Erstellt am 12. Juni 2012, 12:59

Österreicher zahlen am liebsten bar. Das beliebteste Zahlungsmittel in Österreich ist nach wie vor das Bargeld. Mit der Karte (Bankomat- oder Kreditkarte) zahlen die Österreicher im Schnitt vier Mal pro Monat. Im europäischen Vergleich befinden wir uns damit im Mittelfeld.

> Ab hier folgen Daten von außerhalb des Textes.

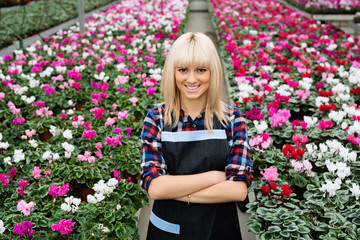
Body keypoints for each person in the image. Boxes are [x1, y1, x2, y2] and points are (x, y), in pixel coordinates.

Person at [140, 32, 253, 240]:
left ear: (213, 72)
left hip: (220, 230)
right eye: (183, 70)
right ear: (172, 72)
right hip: (167, 231)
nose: (191, 79)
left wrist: (174, 189)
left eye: (201, 70)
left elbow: (238, 191)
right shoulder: (156, 118)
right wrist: (214, 177)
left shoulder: (231, 118)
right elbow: (155, 187)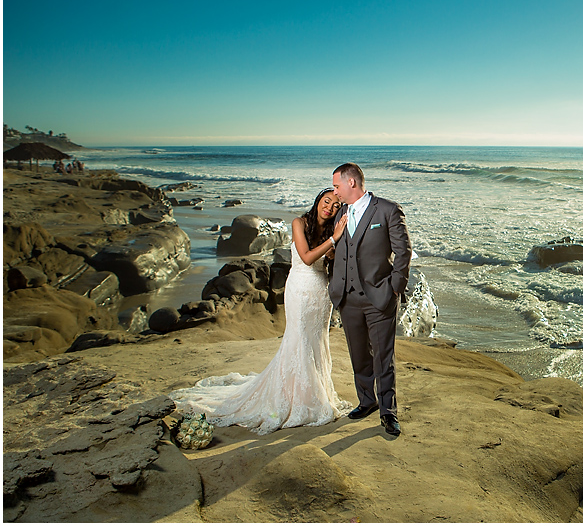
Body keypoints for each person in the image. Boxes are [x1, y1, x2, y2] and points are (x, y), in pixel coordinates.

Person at [169, 188, 351, 435]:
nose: (329, 206)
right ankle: (293, 398)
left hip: (321, 292)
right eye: (326, 201)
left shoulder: (331, 231)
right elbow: (307, 258)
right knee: (298, 341)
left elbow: (330, 260)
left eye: (335, 204)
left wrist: (336, 242)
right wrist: (334, 239)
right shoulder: (300, 223)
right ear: (318, 200)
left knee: (317, 341)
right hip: (301, 289)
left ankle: (316, 393)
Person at [329, 163, 412, 436]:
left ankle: (389, 412)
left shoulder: (387, 210)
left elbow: (404, 252)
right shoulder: (340, 213)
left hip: (380, 296)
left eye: (336, 186)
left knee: (383, 358)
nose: (334, 191)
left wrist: (394, 288)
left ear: (351, 182)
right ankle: (367, 401)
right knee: (359, 354)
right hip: (347, 297)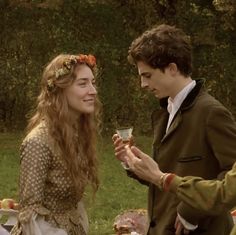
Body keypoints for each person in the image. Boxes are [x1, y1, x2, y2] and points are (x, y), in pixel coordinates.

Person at [112, 24, 236, 235]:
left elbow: (231, 177)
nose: (142, 84)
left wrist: (190, 211)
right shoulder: (165, 112)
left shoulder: (211, 113)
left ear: (172, 68)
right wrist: (132, 162)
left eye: (147, 75)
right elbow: (162, 174)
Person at [10, 53, 101, 235]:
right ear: (60, 90)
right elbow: (30, 213)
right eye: (83, 84)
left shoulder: (76, 133)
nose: (93, 90)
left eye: (92, 82)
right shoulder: (38, 142)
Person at [123, 145, 236, 235]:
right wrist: (134, 164)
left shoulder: (212, 115)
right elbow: (169, 167)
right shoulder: (161, 117)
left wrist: (163, 179)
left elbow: (225, 191)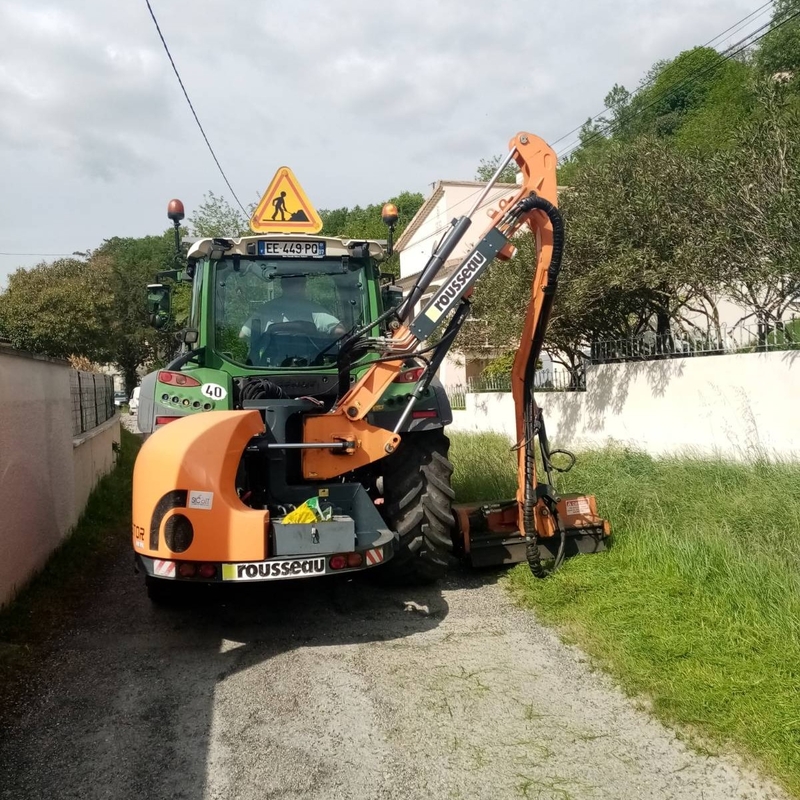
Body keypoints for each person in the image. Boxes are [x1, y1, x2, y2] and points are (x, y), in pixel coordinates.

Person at [239, 276, 346, 342]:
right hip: (310, 367)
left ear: (282, 285)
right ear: (304, 285)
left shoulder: (266, 310)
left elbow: (243, 335)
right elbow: (340, 331)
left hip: (269, 368)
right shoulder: (315, 311)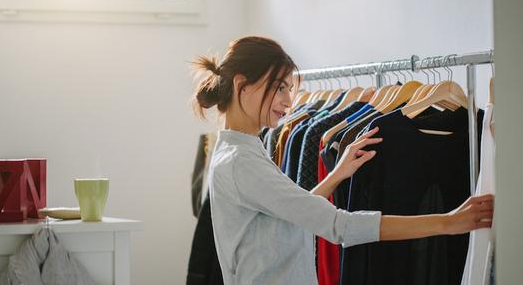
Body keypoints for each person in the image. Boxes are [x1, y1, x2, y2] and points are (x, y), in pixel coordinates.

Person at [191, 36, 494, 285]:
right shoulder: (242, 162)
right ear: (242, 84)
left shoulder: (239, 149)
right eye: (279, 87)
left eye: (288, 88)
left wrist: (336, 174)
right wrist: (448, 222)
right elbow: (339, 225)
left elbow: (293, 214)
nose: (287, 100)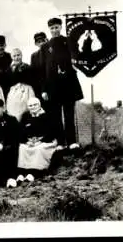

"Grund für die weiterhin hohe Bargeldaffinität in Österreich ist sicher auch die Möglichkeit, leicht und kostenfrei an Bargeld zu kommen. In anderen Ländern werden hierfür mitunter hohe Gebühren verrechnet", hält das Beratungsunternehmen Capgemini in einer aktuellen Studie zum österreichischen Kartenmarkt fest. Die meisten Österreicher griffen auch zur Bankomatkarte, um Bargeld abzuheben, anstatt damit direkt zu bezahlen. Die jährlichen Kosten der Bargeldabhebung für den Euroraum werden auf 40 bis 45 Milliarden Euro geschätzt. In Schweden, Finnland und Dänemark werden Karten fast drei Mal so häufig verwendet wie in Österreich.

Als Hauptgründe für Bargeldzahlungen werden gemäß einer OeNB-Umfrage aus dem Jahr 2010 Gewohnheit und das Empfinden, dass für die jeweiligen Beträge Bargeld das optimale Zahlungsmittel ist, genannt. Aber auch eine bessere Übersicht über die eigenen Finanzen, ein einfacherer Umgang und dass die Zahlung mit Bargeld schneller geht als mit Karte werden als Gründe ins Treffen geführt.

Beträge bis zu zehn Euro werden hierzulande fast ausschließlich bar bezahlt. Insbesondere ältere Menschen und die ländliche Bevölkerung zahlen tendenziell lieber bar als mit Karte, geht aus der Capgemini-Untersuchung hervor. Nichtsdestotrotz verfügen Schätzungen zufolge mehr als 85 Prozent aller Österreicher (über 15) über bargeldlose Zahlungsfunktionen. Das Volumen der Internetzahlungen sei weiter angestiegen, was auch die Kartenverwendung erhöhe, heißt es. Für kleinere Transaktionen von im Schnitt 50 Euro wird die Bankomatkarte verwendet, für höhere Einkäufe die Kreditkarte.